3:55
  • Copié

Chaque matin, Vincent Hervouet nous livre son regard sur l'actualité internationale. Ce jeudi, il s'intéresse à l'évolution de la situation à Kaboul.

De l’aide humanitaire pour l’Afghanistan, au bord de l’effondrement. Le Conseil de sécurité a voté hier à l’unanimité une résolution américaine. Les ONG pourront travailler sur place et payer en dollars. En espérant que les talibans n’en profitent pas…

La politique, c’est choisir entre deux mauvaises solutions.

Quand on s’est longtemps trompé, on hésite. Depuis quatre mois, l’Occident attend de voir ce qui va se passer en Afghanistan.

Quatre mois après, aucun pays n’a reconnu le régime taliban. Personne, parce que les nouveaux maitres du pays ne tiennent pas leurs promesses. Il n’y a pas de gouvernement inclusif, les deux tiers des ministres sont des terroristes dont la tête est mise à prix, les collèges pour les filles sont fermés, les règlements de comptes meurtriers sont quotidiens et surtout, surtout, les Talibans refusent de rompre les ponts avec Al Qaida.

Conséquence, les Américains n’ont pas restitué à Kaboul les neuf milliards de leur banque centrale. Les banques afghanes restent déconnectées du réseau swift, ce qui empêche même les agences de l’Onu d’envoyer de l’aide. La crainte des sanctions américaines dissuade les ong qui depuis vingt ans prospèrent sur le malheur afghan comme les asticots sur la charogne.

Mais d’un autre côté, impossible d’ignorer la catastrophe en gestation. 

Les Afghans ont faim. L’Onu prophétise une avalanche de famines à partir de Noël. L’émissaire de la Russie a bien résumé le dilemme : à cause des obstacles qu’il a imaginés, l’occident va se retrouver avec une situation où dix pour cent des 23 millions d’Afghans, ceux qui meurent de faim, vont fuir en Europe cet hiver…10% : 2,3 millions !

Au Kremlin, on sait que les foules de migrants qui se pressent aux frontières tétanisent les dirigeants occidentaux, on le sait si bien qu’on a même organisé une répétition générale avec le Belarus cet automne.

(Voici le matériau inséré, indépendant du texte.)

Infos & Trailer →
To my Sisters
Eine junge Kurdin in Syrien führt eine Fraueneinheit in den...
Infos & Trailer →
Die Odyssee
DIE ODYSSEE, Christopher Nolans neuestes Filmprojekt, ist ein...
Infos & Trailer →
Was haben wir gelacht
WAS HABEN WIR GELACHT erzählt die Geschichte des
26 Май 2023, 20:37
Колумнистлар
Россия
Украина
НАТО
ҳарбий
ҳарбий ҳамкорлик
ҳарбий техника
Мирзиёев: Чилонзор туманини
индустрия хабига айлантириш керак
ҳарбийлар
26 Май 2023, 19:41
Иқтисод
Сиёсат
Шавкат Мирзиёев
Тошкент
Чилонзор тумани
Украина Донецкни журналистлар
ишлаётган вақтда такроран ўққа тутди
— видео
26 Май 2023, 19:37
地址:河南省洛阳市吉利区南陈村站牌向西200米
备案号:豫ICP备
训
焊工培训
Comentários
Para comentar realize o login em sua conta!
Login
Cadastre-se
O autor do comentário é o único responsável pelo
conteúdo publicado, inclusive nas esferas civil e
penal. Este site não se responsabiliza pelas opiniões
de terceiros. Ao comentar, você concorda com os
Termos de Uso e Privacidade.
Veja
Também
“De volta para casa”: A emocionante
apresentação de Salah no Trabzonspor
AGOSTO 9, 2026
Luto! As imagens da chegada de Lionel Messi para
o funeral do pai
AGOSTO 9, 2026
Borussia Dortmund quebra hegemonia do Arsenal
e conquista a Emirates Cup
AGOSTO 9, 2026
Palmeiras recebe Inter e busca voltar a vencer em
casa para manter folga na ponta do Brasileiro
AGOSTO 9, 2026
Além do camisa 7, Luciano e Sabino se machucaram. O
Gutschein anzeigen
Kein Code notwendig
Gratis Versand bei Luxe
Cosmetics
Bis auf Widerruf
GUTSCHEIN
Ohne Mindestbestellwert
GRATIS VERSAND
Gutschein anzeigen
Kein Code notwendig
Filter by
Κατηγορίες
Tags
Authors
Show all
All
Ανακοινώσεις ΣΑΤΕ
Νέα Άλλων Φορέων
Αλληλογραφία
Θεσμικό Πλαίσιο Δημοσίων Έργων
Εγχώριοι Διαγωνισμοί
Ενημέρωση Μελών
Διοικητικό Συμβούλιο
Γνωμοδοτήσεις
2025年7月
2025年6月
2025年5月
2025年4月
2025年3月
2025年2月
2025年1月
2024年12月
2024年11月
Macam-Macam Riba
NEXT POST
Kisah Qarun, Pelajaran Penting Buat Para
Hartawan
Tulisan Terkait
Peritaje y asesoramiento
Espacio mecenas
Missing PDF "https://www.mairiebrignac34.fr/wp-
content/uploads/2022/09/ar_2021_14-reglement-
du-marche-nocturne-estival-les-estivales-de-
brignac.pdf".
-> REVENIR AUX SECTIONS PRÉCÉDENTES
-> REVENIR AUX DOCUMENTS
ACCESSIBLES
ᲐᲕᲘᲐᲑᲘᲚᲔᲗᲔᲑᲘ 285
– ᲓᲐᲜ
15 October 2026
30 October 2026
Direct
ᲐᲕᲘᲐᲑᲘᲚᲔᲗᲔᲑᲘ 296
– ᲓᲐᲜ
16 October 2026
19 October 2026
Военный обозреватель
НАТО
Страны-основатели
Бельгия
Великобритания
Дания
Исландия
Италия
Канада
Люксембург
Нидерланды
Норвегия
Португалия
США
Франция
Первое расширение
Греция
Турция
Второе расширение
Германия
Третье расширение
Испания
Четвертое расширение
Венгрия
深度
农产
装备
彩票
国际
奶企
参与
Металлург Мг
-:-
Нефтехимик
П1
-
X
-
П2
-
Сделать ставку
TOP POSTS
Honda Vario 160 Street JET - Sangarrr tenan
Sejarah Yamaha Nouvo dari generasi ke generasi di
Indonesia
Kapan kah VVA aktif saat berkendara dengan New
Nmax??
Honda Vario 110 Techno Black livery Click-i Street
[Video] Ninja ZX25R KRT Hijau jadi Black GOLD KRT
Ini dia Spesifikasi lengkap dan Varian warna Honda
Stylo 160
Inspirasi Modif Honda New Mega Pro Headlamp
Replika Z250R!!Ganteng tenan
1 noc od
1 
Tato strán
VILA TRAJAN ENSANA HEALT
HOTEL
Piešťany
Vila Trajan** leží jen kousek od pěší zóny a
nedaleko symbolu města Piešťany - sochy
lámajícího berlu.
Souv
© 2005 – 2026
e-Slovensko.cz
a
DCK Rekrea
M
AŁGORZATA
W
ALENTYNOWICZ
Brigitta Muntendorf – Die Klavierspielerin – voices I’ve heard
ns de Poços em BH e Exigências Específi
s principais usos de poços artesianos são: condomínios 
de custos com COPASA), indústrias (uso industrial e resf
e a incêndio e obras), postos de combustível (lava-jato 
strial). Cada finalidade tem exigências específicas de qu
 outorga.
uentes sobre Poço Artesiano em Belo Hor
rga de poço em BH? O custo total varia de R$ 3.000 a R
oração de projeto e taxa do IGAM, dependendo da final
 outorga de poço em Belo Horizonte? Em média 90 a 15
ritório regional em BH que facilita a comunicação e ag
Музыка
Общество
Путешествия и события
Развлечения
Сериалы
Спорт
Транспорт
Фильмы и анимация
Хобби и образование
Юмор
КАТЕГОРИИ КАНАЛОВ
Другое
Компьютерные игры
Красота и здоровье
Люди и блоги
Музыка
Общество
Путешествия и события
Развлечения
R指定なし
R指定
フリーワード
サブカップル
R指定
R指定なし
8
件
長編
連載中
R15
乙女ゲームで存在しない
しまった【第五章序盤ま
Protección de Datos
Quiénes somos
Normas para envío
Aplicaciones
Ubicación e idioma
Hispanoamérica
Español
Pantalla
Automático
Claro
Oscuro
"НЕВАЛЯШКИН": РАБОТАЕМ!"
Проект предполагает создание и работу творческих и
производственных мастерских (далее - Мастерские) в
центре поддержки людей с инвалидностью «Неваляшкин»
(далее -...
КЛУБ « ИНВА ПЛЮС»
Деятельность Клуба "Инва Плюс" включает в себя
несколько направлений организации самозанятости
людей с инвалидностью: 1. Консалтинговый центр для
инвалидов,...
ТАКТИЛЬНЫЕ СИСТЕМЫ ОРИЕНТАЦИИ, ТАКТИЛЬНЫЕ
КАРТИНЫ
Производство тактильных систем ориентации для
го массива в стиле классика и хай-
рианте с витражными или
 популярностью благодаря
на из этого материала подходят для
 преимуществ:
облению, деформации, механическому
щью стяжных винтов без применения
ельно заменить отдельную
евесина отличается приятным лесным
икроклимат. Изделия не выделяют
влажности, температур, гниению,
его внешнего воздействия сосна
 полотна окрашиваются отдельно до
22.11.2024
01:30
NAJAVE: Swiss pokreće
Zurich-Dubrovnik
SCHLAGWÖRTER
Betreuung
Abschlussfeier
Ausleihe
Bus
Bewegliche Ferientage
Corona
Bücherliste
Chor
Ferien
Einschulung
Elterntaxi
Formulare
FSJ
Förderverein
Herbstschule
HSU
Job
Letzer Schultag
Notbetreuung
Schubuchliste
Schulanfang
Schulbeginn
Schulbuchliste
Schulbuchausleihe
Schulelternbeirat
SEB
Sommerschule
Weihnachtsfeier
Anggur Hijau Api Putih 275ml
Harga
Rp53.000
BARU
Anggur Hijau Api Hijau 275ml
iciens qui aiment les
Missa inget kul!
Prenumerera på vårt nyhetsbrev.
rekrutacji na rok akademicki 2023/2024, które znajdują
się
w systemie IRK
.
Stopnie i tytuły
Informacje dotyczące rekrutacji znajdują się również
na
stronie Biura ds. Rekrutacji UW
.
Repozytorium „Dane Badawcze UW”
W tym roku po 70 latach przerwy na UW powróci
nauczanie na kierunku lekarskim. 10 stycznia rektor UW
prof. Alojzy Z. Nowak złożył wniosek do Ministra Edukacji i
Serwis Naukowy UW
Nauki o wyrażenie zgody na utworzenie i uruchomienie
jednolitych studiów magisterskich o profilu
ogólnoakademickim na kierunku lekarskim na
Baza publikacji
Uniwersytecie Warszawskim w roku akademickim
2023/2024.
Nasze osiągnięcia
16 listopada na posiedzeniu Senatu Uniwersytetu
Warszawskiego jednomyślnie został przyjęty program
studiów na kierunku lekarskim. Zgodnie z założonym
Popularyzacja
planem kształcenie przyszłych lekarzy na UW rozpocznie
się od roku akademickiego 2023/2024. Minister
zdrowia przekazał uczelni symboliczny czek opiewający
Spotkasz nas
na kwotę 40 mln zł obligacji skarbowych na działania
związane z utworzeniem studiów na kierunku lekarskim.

Bref, ne voulant ni subventionner un repaire terroriste, ni provoquer un exode massif, les Occidentaux n’arrivent pas à choisir entre deux mauvaises solutions. Donc, ils ne font rien. Ils ne font pas de politique, ils font de l’humanitaire. A courte vue, à court terme.

La résolution votée hier autorise le paiement d’avoirs financiers, la fourniture de biens et de services nécessaires pour répondre aux besoins humains fondamentaux.

160 ong sont prêtes à profiter de la manne. L’Onu va faire la quête. Les 57 pays de l’Organisation de la Conférence islamique ont déjà promis un fonds spécial qui sera géré par la Banque islamique de développement. Au bord de l’asphyxie, l’Afghanistan va revenir sous assistance respiratoire.

Mais sur le fonds, rien n’est réglé.

Les Talibans font le minimum. Ils ont rouvert le musée national, c’est mieux que de saccager les collections pré-islamiques comme la dernière fois. Ils laissent défiler les manifestants qui réclament la levée des sanctions, ca les arrange.

Mais derrière la façade, il y a tous les jours des dizaines d’assassinats, d’enlèvements, de règlements de comptes. La violence est partout, la peur des représailles impose le silence. Et on réalise que les talibans sont incapables de gouverner. Ils sont débordés par la crise économique et humanitaire. C’est une dictature décentralisée et dans les provinces, les bandes de pistoleros continuent de vivre sur la bête comme pendant la guerre.

D’ailleurs la guerre continue. Celle qui oppose les talibans alliés d’Al Qaida. A leurs ennemis intimes, les suppôts de Daech, l’état islamique au Khorozan.

Les Américains auraient bien aimé tirer la porte derrière eux, en imaginant que les frères ennemis s’entretuent jusqu’au dernier.

C’est un rêve éveillé.

La réalité, c’est qu’en Afghanistan, le monde est dans une impasse stratégique.

Et pour Noël, l’Onu a mis dessus un sparadrap.